Futurama has its own episodes that are less than beloved but, for the most part, the writing is still strong enough to hold it up. If the show were to continue for a lengthy period, who’s to say it wouldn’t suffer the same problem with quality that The Simpsons now faces? Basically, the longer you drag a story out, the more susceptible continuity and canon become to falling apart. The characters reach the point where they can’t be developed any further, becoming one-note versions of their original selves and the plots become more inane and repetitive in an attempt to keep things fresh.
Imagine if you will, some of your own favourite television series carrying on for about ten years past their prime. For example, Friends. I know people who were growing weary of the Ross/Rachel angle long before she got off the plane so picturing it carrying on even for a couple more years just feels like a bullet dodged.
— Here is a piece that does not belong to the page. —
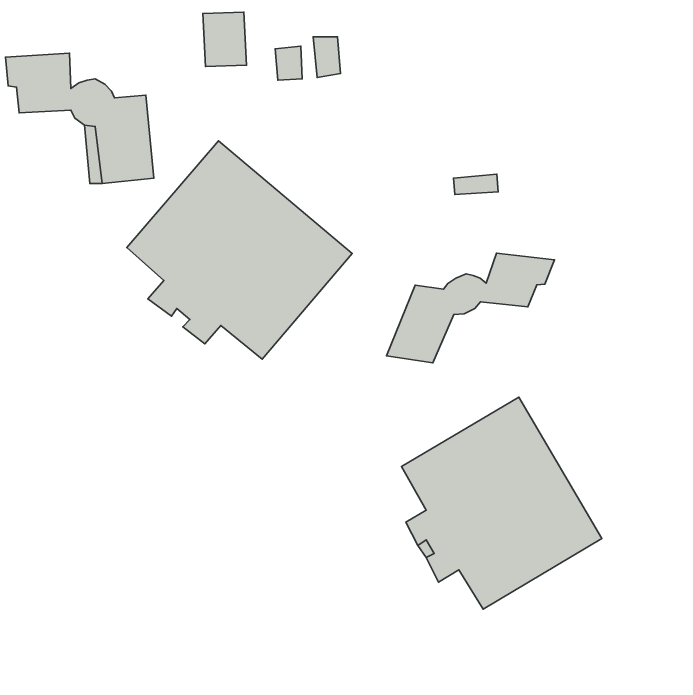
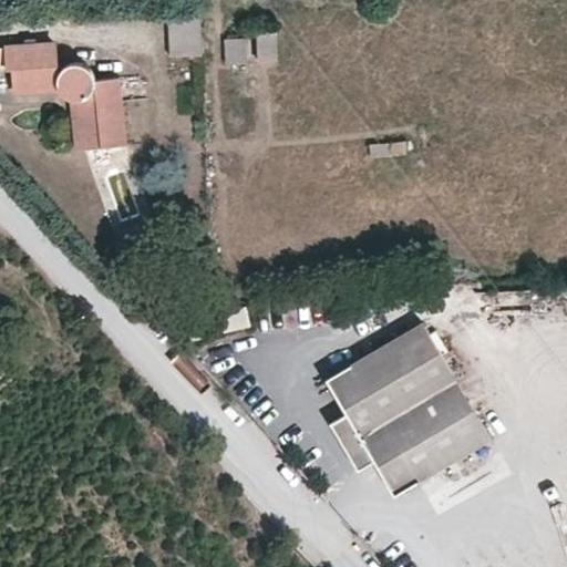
building: [127,141,352,359] -> none
building: [386,253,555,363] -> none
Shows that can run for decades, such as Doctor Who, manage to survive due to change-ups in formula and cast and because the set-up is perfectly designed for one-off stories with very loose continuity and allowing change to happen naturally – a luxury that most other television programmes don’t have, therefore leading to stagnation.
The problem seems to be a reluctance to know when enough is enough and to let the story burn out in a glorious haze rather than keeping it on life support. Key elements of storytelling seem to have been forgotten – it’s not just the plot that makes the ride worthwhile, it’s the characters and seeing how they change. Once both have concluded, they shouldn’t be forced to carry on into the unknown unless there is a better reason that getting high ratings. Breaking Bad, for example, is about to finish after five seasons, to rave reviews and fans grieving the passing of a masterpiece. But at least that show is ending where it should and the creators know to end it now because it makes sense in terms of where the plot has been leading all this time. They know not to keep it going because of lingering fondness.
Yet, that very emotion is what brings me back to Futurama. I know other fans may not share the same opinion and despite what I’ve argued, I can’t rid myself of the niggling feeling that we’re just not quite done yet. The characters have enjoyed development, yes, but perhaps not quite to the point where there’s nothing left to know about them, even if some of the major story arcs have been brought to a close.
With that in mind, the conclusion that I can come to lies somewhere in the middle ground. I don’t want to see Futurama become utterly exhausted from a long stint on air but at the same time, I feel it has enough mileage left in it to carry on for a little while longer. I’d like to see it come back, eke out another couple of seasons, maybe then bowing out gracefully before I and other fans grow sick of it.
In the end, I guess we will have to wait and see what happens. We have one more adventure with the Planet Express crew on the horizon, with a crossover with The Simpsons, titled “Simpsorama”, coming our way. But after that, the waiting game commences again. I place my faith in the show’s creators. The curtain may have closed for now, but hopefully “the world of tomorrow” faces a better chance of survival this time around.